3 Reasons Dads Quit (And What to Do About It)


Post written by fatherhood columnist Dean Mehrkens of homeSTRONG Life Coaching.

Every dad reaches the point where he’s mentally, physically, or emotionally overwhelmed. Stress and responsibilities weigh him down like an anchor and he just needs a break. Life doesn’t slow down to provide a break, so some dads just check out.
What that looks like varies based on the man. Some sit mindlessly in front of the TV, others jump to YouTube, others work on their car or some other hobby.
Regardless of how this plays out in your home, when it does it’s frustrating and crippling.
Once we understand some of the common triggers that push dads to the point of hopelessness, we can create some solutions.

Dads Need Rest

Dads get tired. Sometimes it’s our own fault (like when we spend three hours watching goats faint on YouTube), other times its beyond out immediate control (long hours at work or a crying baby). No matter the cause, fatigue is an enemy that zaps our creativity and leaves us a muddled mound of mental mud. So let’s destroy it!

Ruthless, Regular Bedtime

Start with a ruthless bedtime. Decide on a time to be in bed, and be in bed by that time. You’re a man. Stop making excuses and start making progress.
I know you’re thinking bedtime is for babies. No, its for humans.
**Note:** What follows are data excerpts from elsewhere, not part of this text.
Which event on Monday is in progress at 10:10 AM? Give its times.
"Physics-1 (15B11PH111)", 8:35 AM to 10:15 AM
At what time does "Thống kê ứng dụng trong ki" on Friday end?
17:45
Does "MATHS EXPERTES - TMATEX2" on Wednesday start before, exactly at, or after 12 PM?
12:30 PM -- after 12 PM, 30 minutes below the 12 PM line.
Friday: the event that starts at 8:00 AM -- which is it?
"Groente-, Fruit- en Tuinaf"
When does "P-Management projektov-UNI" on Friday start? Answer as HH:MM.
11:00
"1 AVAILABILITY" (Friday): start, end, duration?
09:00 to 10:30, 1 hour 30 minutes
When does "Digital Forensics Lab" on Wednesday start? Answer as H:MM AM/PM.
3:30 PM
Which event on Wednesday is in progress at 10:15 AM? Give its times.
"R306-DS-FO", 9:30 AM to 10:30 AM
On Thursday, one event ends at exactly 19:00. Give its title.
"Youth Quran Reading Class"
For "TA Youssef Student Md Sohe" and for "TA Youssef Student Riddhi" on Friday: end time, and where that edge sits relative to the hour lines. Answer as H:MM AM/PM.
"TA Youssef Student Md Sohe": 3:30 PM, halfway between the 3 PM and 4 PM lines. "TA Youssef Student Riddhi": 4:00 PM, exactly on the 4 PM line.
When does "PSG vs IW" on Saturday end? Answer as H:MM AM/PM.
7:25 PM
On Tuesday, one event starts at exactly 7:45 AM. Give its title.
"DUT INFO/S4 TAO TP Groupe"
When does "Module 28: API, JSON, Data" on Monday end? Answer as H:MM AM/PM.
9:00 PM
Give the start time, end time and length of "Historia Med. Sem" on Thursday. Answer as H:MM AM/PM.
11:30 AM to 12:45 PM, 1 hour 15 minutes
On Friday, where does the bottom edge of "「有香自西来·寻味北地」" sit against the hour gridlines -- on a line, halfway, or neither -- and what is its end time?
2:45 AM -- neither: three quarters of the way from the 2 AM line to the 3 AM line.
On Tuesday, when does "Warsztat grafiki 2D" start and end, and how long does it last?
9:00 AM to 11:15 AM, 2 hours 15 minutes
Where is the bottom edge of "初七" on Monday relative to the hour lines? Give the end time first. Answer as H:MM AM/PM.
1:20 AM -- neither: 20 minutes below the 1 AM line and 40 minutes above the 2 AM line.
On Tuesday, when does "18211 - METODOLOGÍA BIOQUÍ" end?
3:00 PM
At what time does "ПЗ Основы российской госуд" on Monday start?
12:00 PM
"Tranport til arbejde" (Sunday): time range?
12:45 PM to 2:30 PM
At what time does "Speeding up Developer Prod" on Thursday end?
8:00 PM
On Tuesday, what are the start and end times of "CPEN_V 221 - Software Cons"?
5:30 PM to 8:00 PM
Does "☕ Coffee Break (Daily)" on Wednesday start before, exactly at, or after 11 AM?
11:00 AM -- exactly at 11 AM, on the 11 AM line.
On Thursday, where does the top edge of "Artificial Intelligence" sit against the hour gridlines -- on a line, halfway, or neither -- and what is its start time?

Especially tired, worn out humans who don’t know when to call it a day. Put wisdom to practice and get on a scheduled sleep time.
In my house that’s 9:00. That’s time to turn off the computer, TV, phone, etc. The day is over, so I go to bed. There will always be more that needs to be done, regardless of how late I stay up to do it. If I get some sleep I’ll be all the more productive tomorrow.

Dads Need Exercise

Exercise, while being the last thing you want to do when you’re physically worn out, is one of the best things to do.
Aside from the cocktail of chemicals it releases in your brain to help you sleep and feel good, heavily worked muscles in the day will produce deep, restful sleep at night.
Try hard manual labor for one Saturday and see how good you feel a day or two later.

Dads Don’t Know How

Sometimes dads check out because they don’t know how to be dads. They didn’t have an example growing up. It’s not their fault they never learned how to be a dad. It is their fault if they choose never to learn.


You’ll have to do some digging on your own here. Everyone has a different parenting philosophy, and since mine won’t match up with yours, I’m not going to give a list of useful parenting websites. Instead, I’ll encourage you to ask an online friend or two for their recommendations and create your own list of useful websites.


Step 1: Find a man who looks like he’s got it together. He’s got a good job, a happy wife and kids, and his life generally looks the way you’d like yours to look.
Step 2: Stalk him until he gives up all his secrets. Maybe not stalk him, but get to know him. Invite him over. Join organizations he’s a part of. Hang out where he hangs out. More is caught than taught, so even if you don’t connect with that guy, you’ll absorb from the guys he hangs around. And be sure not to use the word “stalk” in your conversations.
Another option is life coaching. No, I’m not shamelessly adding this one to sell my own life coaching services, but because it works. Depending on the coach, this can be like mentorship on steroids. Definitely something to look into.


There are a lot of books written on the topic of fatherhood. Not all are good (in fact, I think most are more useful for lighting fires than guiding dads). Again, I’m withholding my own recommended list, but I’m sure the rest of the folks here can chime in on the comments and recommend some stellar material.

Afraid to Fail

Another reason men tune out is they’re afraid to fail. This is a deep fear for most people, men in particular. Respect is a critical need for men, and anything that causes us to lose face among those we care about can be enough to paralyze our actions.
Ladies, there’s good news. This is an area in which you hold more influence than he does. Sure, it’s his issue he needs to work through, but the way you see him has a greater impact on him than anyone (including himself).
Even if your guy is a failure, if you praise his effort you’ll see startling changes in him. It provides a safety net for him, so even if he tries and fails not only will he not be catching grief from you (which is the fastest way to kill a man’s spirit), he’ll actually receive the praise he needs.
If he tries and succeeds, he can celebrate the success. If he tries and fails, he can rest in your encouragement. Suddenly, any tuning back in becomes a win.
For everyone.
What resource have you found helpful for overwhelmed or discouraged dads who are about ready to throw in the towel?